The illustration for convex and concave shape of binding sites.

Figure 5

The relations between {arg} on the convex side in a protein and AA patterns on the concave side in another protein.

Figure 6

The relations between {arg} on the concave side in a protein and AA patterns on the convex side in another protein.

Figure 7

Frequent patterns are consisted of AAs on the convex and AA patterns on the concave. For an example, {val, ile} → {gly}, {gly} is on the convex of binding sites in a protein, and {val, ile} is on the convex of binding sites in another protein.

Figure 8

Frequent patterns are consisted of AAs on the concave of binding sites in a protein and AA patterns on the convex of binding sites in another protein.

Conclusion

In this study, we present a mining method for the relationship among AAs on the convex or concave binding sites in protein complexes, and take the advance of data mining to discover several interesting AA patterns. Furthermore, we analyzed them on different binding sites to make the results more biochemically meaningful.
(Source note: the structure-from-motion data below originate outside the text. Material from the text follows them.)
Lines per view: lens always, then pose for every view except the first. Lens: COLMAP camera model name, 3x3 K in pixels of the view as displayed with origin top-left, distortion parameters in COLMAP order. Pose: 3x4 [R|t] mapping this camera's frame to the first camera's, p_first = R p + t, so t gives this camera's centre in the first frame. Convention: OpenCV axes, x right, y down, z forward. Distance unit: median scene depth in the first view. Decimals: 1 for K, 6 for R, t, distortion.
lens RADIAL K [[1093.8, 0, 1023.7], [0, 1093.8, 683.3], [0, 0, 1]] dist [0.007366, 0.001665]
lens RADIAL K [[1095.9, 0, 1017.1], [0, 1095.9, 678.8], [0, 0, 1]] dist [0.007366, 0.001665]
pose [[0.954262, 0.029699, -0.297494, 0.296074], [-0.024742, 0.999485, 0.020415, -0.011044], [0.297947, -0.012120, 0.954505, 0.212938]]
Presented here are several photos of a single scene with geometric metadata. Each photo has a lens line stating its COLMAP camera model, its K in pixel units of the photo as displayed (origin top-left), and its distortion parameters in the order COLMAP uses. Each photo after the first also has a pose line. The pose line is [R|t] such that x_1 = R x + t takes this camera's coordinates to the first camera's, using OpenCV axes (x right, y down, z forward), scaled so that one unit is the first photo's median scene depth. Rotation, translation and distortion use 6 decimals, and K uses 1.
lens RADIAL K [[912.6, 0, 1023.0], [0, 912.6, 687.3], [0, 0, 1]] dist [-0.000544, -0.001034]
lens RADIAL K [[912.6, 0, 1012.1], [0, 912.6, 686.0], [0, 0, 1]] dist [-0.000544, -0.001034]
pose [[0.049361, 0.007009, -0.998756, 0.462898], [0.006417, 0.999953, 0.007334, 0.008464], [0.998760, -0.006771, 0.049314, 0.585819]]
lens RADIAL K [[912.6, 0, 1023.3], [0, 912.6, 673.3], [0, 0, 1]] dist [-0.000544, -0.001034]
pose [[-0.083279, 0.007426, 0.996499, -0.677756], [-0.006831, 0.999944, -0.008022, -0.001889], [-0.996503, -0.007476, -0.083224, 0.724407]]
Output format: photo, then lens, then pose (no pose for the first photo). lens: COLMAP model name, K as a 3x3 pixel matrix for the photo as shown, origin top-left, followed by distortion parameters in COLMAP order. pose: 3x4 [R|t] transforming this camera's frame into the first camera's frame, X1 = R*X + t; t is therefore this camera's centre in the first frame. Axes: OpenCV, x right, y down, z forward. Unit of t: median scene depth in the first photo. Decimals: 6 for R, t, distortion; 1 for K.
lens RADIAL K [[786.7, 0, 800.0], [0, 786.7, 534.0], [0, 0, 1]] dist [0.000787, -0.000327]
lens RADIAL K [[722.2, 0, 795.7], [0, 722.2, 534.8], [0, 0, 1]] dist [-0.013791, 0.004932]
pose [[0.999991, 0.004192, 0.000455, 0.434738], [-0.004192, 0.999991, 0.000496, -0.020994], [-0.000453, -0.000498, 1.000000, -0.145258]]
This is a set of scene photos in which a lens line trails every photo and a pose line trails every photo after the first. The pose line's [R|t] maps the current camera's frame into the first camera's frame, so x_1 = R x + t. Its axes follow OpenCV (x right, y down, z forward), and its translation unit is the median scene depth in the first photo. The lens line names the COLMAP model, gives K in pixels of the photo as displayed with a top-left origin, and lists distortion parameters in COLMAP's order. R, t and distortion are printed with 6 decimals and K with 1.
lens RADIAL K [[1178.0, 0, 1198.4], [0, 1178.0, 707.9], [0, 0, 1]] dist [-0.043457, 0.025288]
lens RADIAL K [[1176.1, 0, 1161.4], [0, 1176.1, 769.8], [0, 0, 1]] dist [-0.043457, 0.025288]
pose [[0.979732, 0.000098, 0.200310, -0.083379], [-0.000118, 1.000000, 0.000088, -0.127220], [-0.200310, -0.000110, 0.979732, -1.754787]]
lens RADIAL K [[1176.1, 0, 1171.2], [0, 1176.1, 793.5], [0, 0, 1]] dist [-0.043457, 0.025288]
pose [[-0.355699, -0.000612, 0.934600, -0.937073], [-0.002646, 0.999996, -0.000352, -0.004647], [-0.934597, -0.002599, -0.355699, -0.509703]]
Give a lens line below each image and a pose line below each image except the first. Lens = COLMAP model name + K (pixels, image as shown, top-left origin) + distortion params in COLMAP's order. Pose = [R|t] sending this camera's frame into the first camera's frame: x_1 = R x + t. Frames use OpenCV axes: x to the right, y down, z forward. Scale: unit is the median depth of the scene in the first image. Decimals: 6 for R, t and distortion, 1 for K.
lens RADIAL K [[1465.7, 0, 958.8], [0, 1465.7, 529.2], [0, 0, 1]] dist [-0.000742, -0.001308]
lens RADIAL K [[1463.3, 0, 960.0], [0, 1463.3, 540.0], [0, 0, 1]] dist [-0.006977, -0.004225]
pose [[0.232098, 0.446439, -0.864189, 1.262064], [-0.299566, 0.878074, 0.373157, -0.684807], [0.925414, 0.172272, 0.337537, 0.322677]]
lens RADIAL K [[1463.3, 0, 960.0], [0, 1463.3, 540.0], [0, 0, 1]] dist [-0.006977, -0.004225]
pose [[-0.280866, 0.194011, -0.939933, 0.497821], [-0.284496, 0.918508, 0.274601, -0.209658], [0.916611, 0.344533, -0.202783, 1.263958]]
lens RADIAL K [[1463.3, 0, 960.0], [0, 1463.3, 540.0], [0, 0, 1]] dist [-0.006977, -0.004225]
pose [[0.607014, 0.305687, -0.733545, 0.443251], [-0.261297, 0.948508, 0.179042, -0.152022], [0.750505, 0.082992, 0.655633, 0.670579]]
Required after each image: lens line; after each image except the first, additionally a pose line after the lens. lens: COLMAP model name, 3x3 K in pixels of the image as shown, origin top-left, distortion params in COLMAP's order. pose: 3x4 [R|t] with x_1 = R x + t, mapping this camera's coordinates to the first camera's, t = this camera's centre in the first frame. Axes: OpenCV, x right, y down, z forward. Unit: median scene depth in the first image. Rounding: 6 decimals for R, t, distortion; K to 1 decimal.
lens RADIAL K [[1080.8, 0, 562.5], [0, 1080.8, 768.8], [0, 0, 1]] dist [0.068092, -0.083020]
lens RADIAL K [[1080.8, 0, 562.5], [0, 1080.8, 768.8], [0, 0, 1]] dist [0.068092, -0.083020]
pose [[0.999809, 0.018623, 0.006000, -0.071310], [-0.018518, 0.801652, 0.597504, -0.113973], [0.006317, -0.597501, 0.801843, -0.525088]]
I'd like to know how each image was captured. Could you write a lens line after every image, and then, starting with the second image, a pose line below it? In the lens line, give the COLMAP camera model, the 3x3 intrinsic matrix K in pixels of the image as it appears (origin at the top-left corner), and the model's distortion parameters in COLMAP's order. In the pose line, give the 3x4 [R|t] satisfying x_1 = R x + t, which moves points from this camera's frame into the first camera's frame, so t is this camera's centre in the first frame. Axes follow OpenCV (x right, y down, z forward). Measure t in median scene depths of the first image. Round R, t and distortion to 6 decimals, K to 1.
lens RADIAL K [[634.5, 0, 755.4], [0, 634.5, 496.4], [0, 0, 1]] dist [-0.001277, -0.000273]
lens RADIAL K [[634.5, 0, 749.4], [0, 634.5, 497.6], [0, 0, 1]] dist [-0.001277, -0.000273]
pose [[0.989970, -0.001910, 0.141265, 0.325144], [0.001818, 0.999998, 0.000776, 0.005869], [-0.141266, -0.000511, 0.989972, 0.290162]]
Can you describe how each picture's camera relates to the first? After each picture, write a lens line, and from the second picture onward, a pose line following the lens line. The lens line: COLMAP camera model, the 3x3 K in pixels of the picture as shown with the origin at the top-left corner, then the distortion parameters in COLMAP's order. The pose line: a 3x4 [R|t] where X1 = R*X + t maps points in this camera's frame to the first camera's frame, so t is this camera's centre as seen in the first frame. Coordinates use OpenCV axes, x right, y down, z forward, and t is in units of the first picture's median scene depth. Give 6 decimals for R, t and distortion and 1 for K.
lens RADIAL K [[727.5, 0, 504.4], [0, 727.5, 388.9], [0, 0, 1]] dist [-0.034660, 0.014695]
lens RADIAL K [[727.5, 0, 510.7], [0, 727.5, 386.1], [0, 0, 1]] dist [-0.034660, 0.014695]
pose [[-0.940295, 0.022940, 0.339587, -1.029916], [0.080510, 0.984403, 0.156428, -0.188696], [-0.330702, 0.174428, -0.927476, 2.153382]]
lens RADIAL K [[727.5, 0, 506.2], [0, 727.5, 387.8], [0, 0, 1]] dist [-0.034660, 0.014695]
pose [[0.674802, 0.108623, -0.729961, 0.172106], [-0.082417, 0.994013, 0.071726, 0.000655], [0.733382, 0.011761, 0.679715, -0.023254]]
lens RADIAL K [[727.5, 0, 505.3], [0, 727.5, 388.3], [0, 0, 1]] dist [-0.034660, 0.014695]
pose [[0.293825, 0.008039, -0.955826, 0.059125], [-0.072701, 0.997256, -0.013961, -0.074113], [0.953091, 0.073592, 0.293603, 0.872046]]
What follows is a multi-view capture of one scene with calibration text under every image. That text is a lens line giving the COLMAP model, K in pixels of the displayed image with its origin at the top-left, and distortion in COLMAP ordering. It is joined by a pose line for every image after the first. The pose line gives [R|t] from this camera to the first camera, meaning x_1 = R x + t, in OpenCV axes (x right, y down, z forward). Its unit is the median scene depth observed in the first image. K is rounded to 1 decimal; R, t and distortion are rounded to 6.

Before using the association rule mining techniques, we had the difficult task of integrating BOND files with PDB structure files, which contain three-dimensional coordinates of AAs. Taking advantage of the twodimensional circular grid, the distance range of each mining AA patterns came within 10Å, making the discovery of AA patterns more meaningful. By analyzing the frequency of residues by using different radii, we found {cys} always appears fewest on the binding sites in recognition complexes. As for the probability of appearance, {pro}, {his}, {trp}, and {met} are also rated low. Oppositely, {arg} and {asp} appear most on the binding sites in recognition complexes. Perhaps the protein complex dataset is not large enough since it only generates 438 transactions. As a result, we are unable to find more patterns or hidden relationships among the AAs on the binding sites. However, our experimental results can be exploited as an attribute of feature vectors to improve the prediction of protein-protein recognition or protein-protein interactions accurately.